Olayın gözden kaçan bir diğer boyutuna, sınıftaki diğer öğrencilerin durumuna dikkat çeken Bican, şunları kaydetti: "Bir sınıfta dersin akışını bozan ve video çeken birkaç öğrenci olduğunda, orada ders dinlemek isteyen, üniversite hayali kuran 'sessiz çoğunluğun' hakkı yenmektedir. Okul yönetimleri sadece zorbaları durdurmak için değil, okumak isteyen çocukların huzurunu sağlamak için de bu dijital sınırları netleştirmelidir."
"Öğretmen 'Gelecek Mimarı'dır, İtibarı Kutsaldır"

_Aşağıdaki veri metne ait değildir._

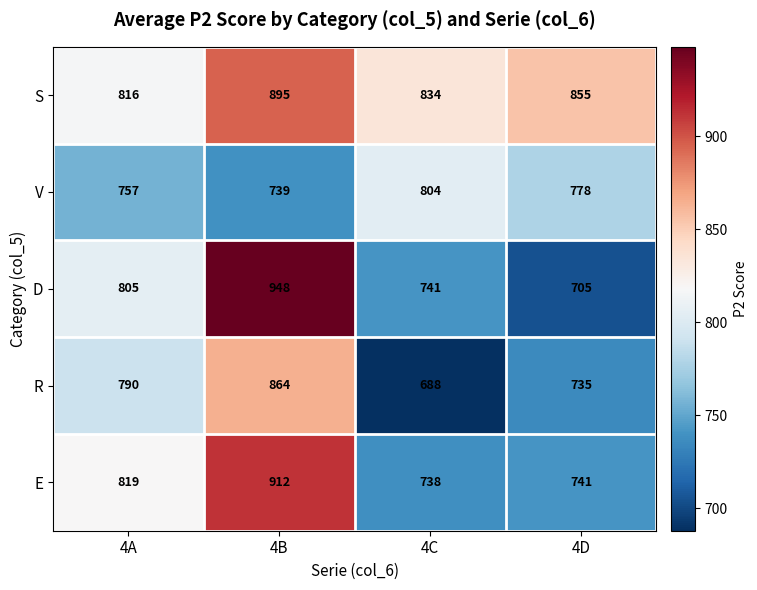

The D series shows 805 at 4A. True or false?

True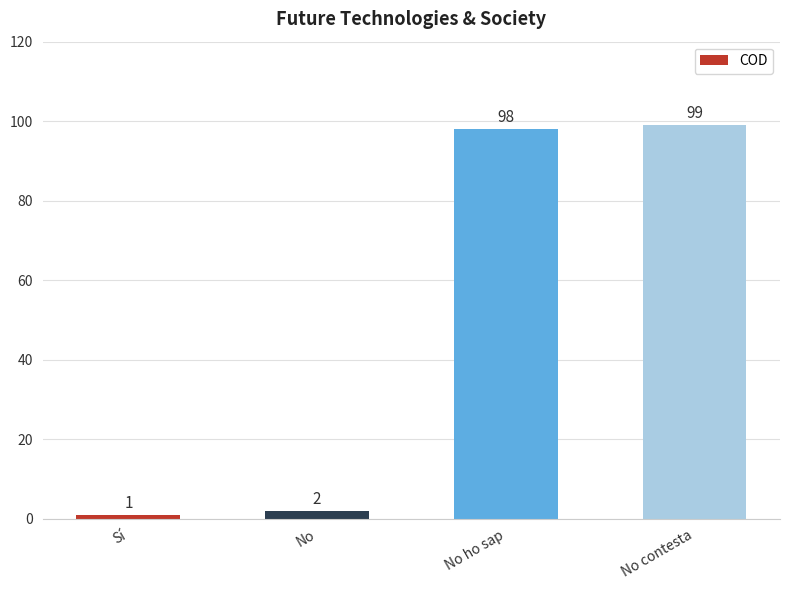

What position from the left is No?

2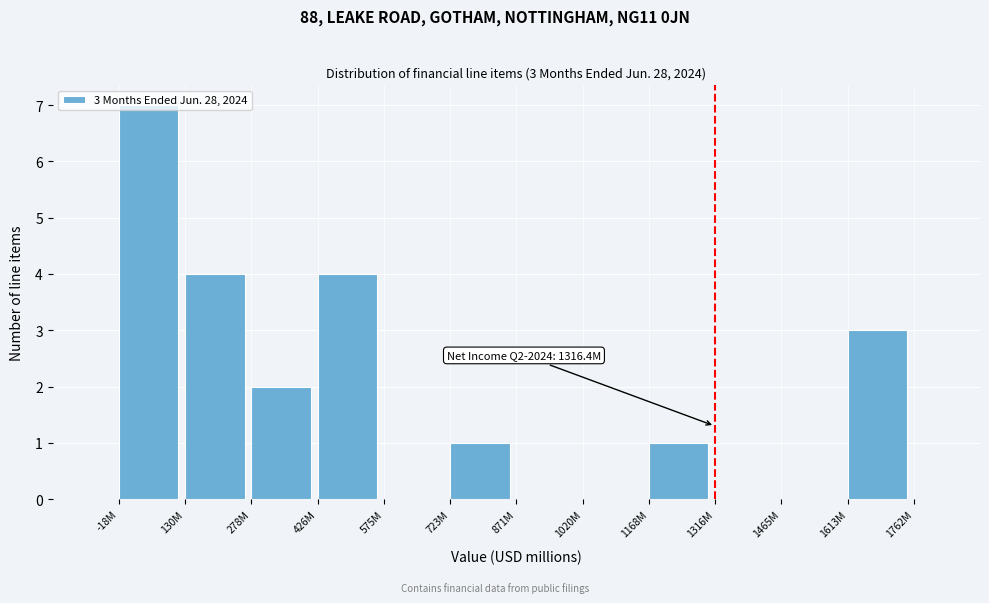

What is the sum of all values?

22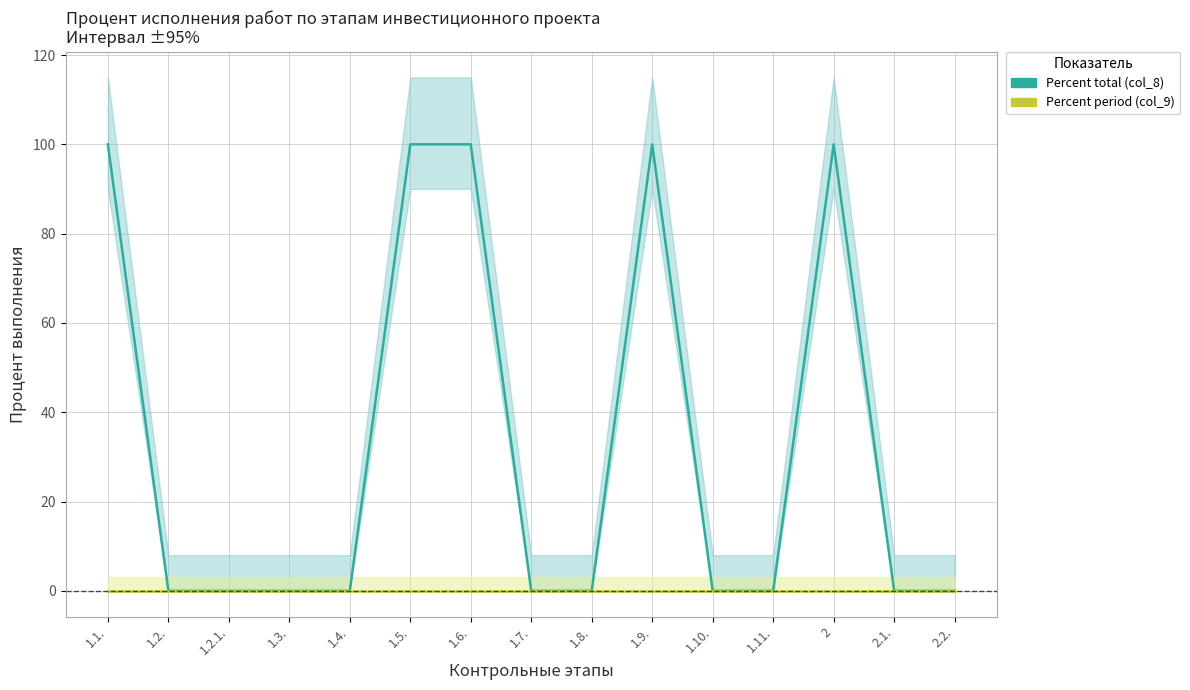

True or false: Percent total (col_8) and Percent period (col_9) cross at least once.

False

Sorunun çözümünde teknolojik yasaklar kadar, manevi değerlerin de hatırlanması gerektiğini vurgulayan Bican, okulun ve öğretmenin toplumdaki yerine dair şu kritik uyarıyı yaptı:
"Bizim kültür ve medeniyet kodlarımızda okul sadece dört duvardan ibaret bir bina değil, 'kutsal bir yuva'; öğretmen ise o yuvanın 'dokunulmaz rehberi'dir. Bu itibarın zedelenmesi, toplumun geleceğine vurulan en büyük darbedir. Teknoloji ne kadar ilerlerse ilerlesin, evladına öğretmenin sadece bir kamu görevlisi değil, bir 'gelecek mimarı' olduğunu anlatacak olan ilk yer ailedir. Evde öğretmene hürmet eğitimi almamış, okulun kutsallığını içselleştirmemiş bir gence, okulda dijital etik anlatmakta zorlanırız. Bu görüntülerin bir daha yaşanmaması için, okulu ve öğretmeni yeniden 'değerli ve dokunulmaz' kılan bir toplumsal mutabakata ihtiyacımız var."